BSODs came from some RAM sticks faulty placement. I have switched the sticks and the OS would not get up at all. Switched it back, made sure they were not loose - no more BSODs.

At the same time there was some drivers conflict giving often freezes on different ocasions. I tried to detect it with LatencyMon, but with no good results. Finally I have reinstalled Windows and then checked all devices one by one, creating points of restore. It turned out Origin has incorrect drivers for WiFi (for another device described incorrectly). After installing correct driver everything runs smootly and LatencyMon also shows no errors.
as it a new laptop and was shipped take battery and power off the unit make sure all the ram is locked in. if the memory error or bsod show up again take out 1/2 the ram make sure it runs fine. if it does swap one ram stick in. if it errors out swap the ram stick again if the laptop runs fine it a bad spot on one of the ram sticks.
 

rtk84

Commendable
May 27, 2016
4
0
1,520
Do you mean something like that:
<Event xmlns="http://schemas.microsoft.com/win/2004/08/events/event">
<System>
<Provider Name="Microsoft-Windows-Kernel-Power" Guid="{331C3B3A-2005-44C2-AC5E-77220C37D6B4}" />
<EventID>41</EventID>
<Version>3</Version>
<Level>1</Level>
<Task>63</Task>
<Opcode>0</Opcode>
<Keywords>0x8000000000000002</Keywords>
<TimeCreated SystemTime="2016-05-26T17:53:26.394339600Z" />
<EventRecordID>9888</EventRecordID>
<Correlation />
<Execution ProcessID="4" ThreadID="8" />
<Channel>System</Channel>
<Computer>rtk</Computer>
<Security UserID="S-1-5-18" />
</System>
<EventData>
<Data Name="BugcheckCode">0</Data>
<Data Name="BugcheckParameter1">0x0</Data>
<Data Name="BugcheckParameter2">0x0</Data>
<Data Name="BugcheckParameter3">0x0</Data>
<Data Name="BugcheckParameter4">0x0</Data>
<Data Name="SleepInProgress">0</Data>
<Data Name="PowerButtonTimestamp">131087587794175235</Data>
<Data Name="BootAppStatus">0</Data>
</EventData>
</Event>
?
 
if you get single bit errors while running memtest then you should update your BIOS to get the best default ram timings
or confirm your ram timings (or slow down your RAM) You might be able to Isolate and remove the defective RAM.

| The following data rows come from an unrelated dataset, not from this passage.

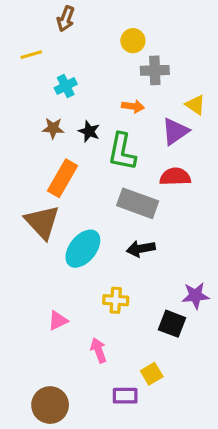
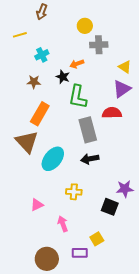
orange arrow: (133, 106) -> (77, 64), moved, turned 152
black star: (89, 131) -> (63, 77), moved
purple triangle: (175, 131) -> (122, 89), moved
gray rectangle: (138, 203) -> (88, 130), turned 55
brown circle: (50, 405) -> (47, 259), moved

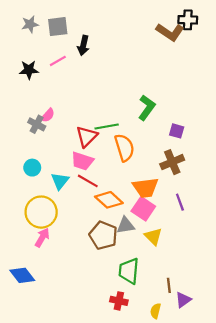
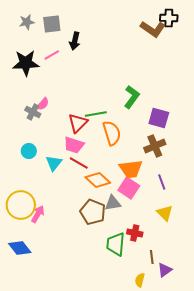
black star: (29, 70) -> (26, 63), size x1.5
purple square: (177, 131) -> (159, 118), size x1.5
yellow circle: (41, 212) -> (21, 205), moved
yellow triangle: (153, 236) -> (165, 213), moved
red cross: (119, 301) -> (135, 233), moved

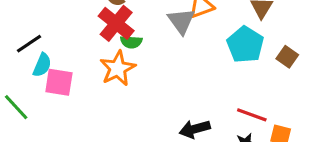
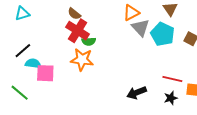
gray triangle: (181, 21) -> (140, 28), moved
cyan semicircle: (42, 65) -> (33, 63), turned -98
orange star: (118, 68) -> (82, 60), turned -30

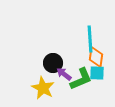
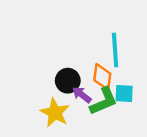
orange diamond: (96, 57) -> (102, 77), moved

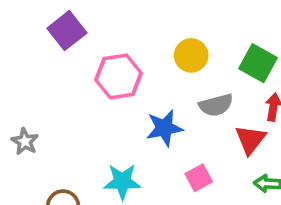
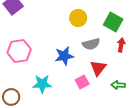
pink hexagon: (118, 76) -> (19, 51), moved
red triangle: (250, 140) -> (98, 68), moved

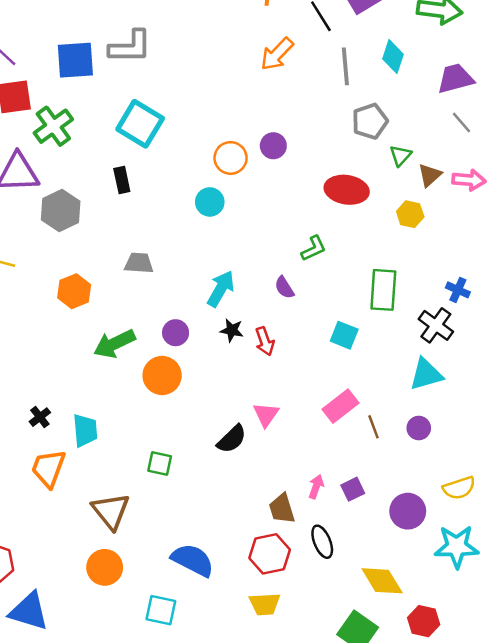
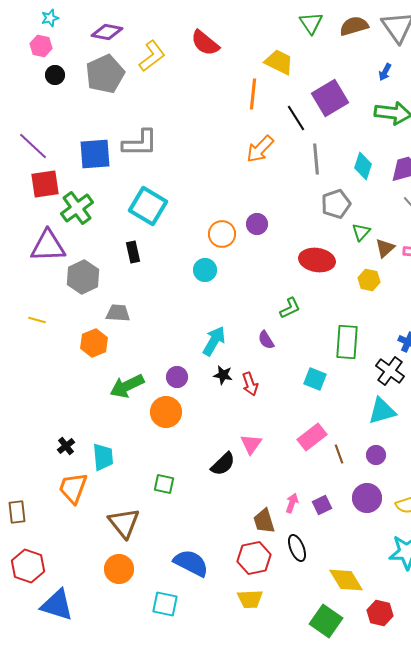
cyan diamond: (393, 57) -> (363, 166), moved
gray trapezoid: (139, 263) -> (118, 313), moved
purple circle: (408, 511) -> (367, 498), moved

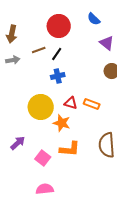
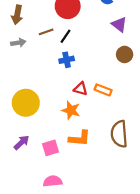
yellow circle: (41, 107) -> (26, 103), moved
purple arrow: (18, 143) -> (21, 143), moved
pink square: (43, 158) -> (50, 148), turned 35

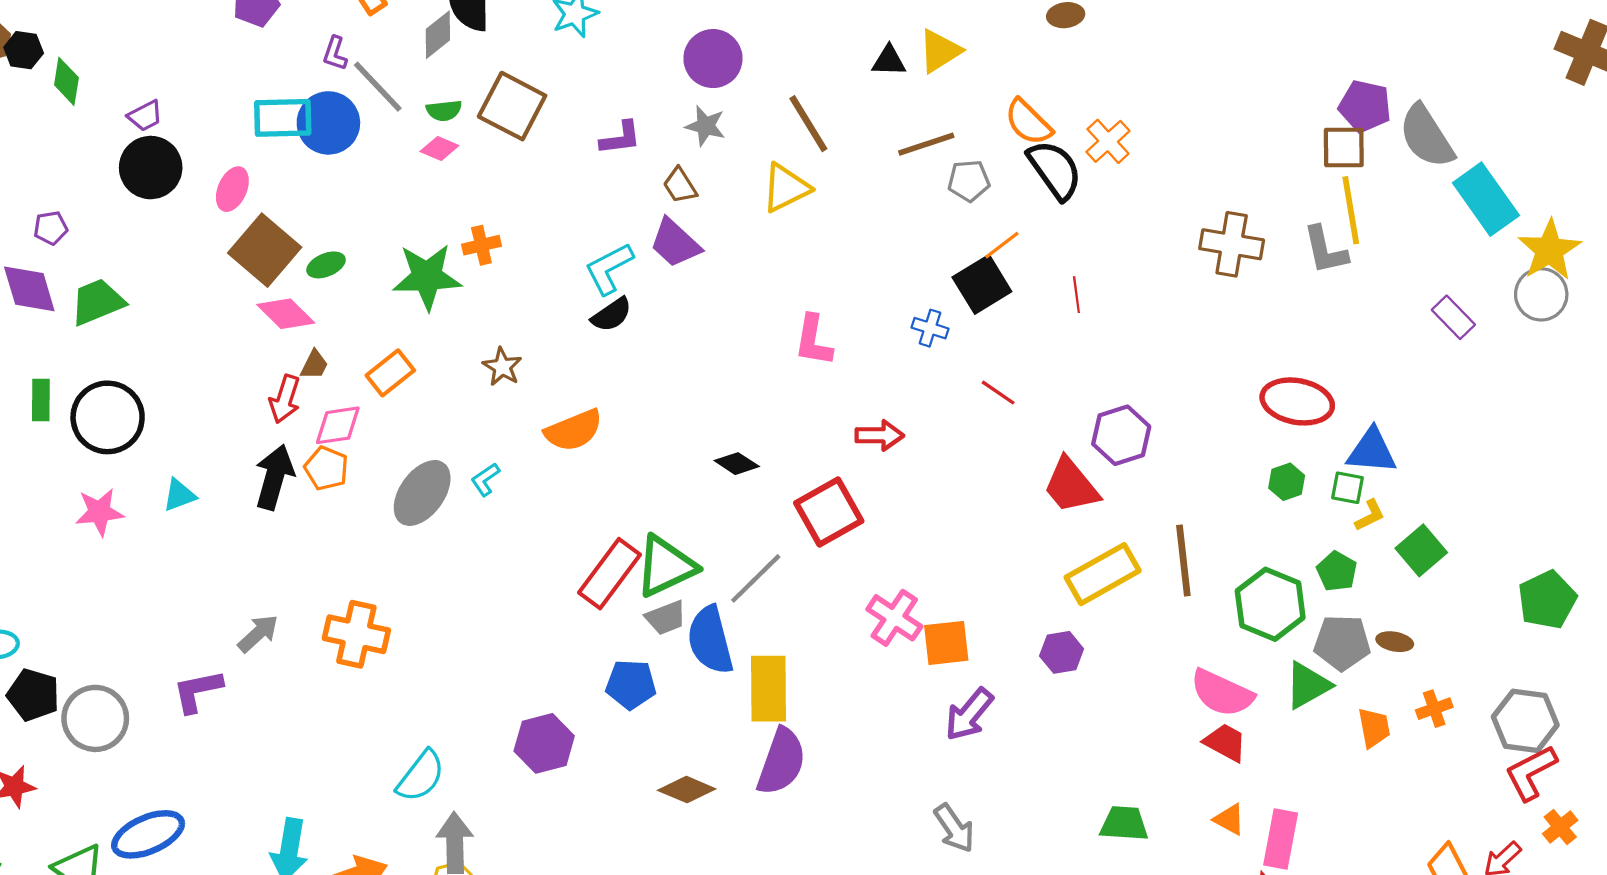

There is really not a point in looking at the memory dumps when you are having these bit corruptions.

you need to get a memtest to run without errors even if you have to slow down the ram timings or replace the RAM.
I think about 8% of ram fails to run at SPEC speeds when actually tested.
 

rtk84

Commendable
May 27, 2016
4
0
1,520
Thank you for all answers.

It turned out that problem was multilayered.

BSODs came from some RAM sticks faulty placement. I have switched the sticks and the OS would not get up at all. Switched it back, made sure they were not loose - no more BSODs.

At the same time there was some drivers conflict giving often freezes on different ocasions. I tried to detect it with LatencyMon, but with no good results. Finally I have reinstalled Windows and then checked all devices one by one, creating points of restore. It turned out Origin has incorrect drivers for WiFi (for another device described incorrectly). After installing correct driver everything runs smootly and LatencyMon also shows no errors.